On Fri, Jan 27, 2012 at 12:48 PM, Bruce Sherwood
<bruce.sherw...@gmail.com>wrote:

> There are real costs that someone must pay. A promising approach
> adopted by some physics journals is to have the authors pay, with
> readers having free access. NSF considers author publication fees a
> reasonable part of doing business, and physicists are including these
> costs in grant proposals. In some cases there are "scholarships" for
> truly needy submitters.
>
> Bruce


Just like Hollywood,  I do agree.  There are costs and I don't mind
reasonable payment methods.  Intelligent media folks worked with Apple for
DRM-free music, and are doing just fine.  Amazon's cloud music is quickly
catching up.  Google has just started a music business.  The payments are
reasonable and the cloud access even a step forward, adding true value.  In
the book world, Kindle/Amazon is working on lending ebooks to friends and
libraries as well as ubiquitous cloud access.

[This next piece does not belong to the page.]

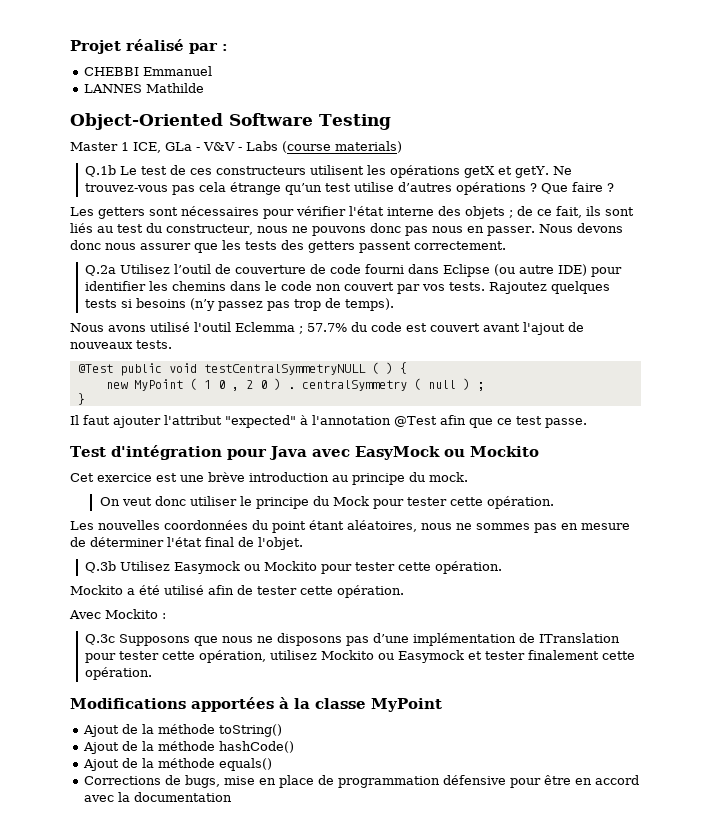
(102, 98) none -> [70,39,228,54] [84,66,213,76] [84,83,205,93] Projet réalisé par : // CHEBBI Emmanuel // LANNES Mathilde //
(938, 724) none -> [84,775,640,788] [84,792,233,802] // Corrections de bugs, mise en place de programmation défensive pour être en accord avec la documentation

But for me the academic publishers are dinosaurs.  The most egregious is
ACM the computing publishers where even the Turing lectures are for sale!
 And no academic can possibly subscribe to all the journals touching on
their career.  They rely on their university having JSTOR access.

And just how much value does Elsevier (and others) add?  Certainly if you
want the paper version, or a digital subscription, of a journal that is key
to your work, fine.  But if you're only looking for a single computer
algorithm or mathematical proof, isn't $35 a bit over the top?

Basically I think academic publishers are failing to join the present day
while other publishers are finding ways to add value and have reasonable
prices.  I just hope they don't try to copy write all of Euler!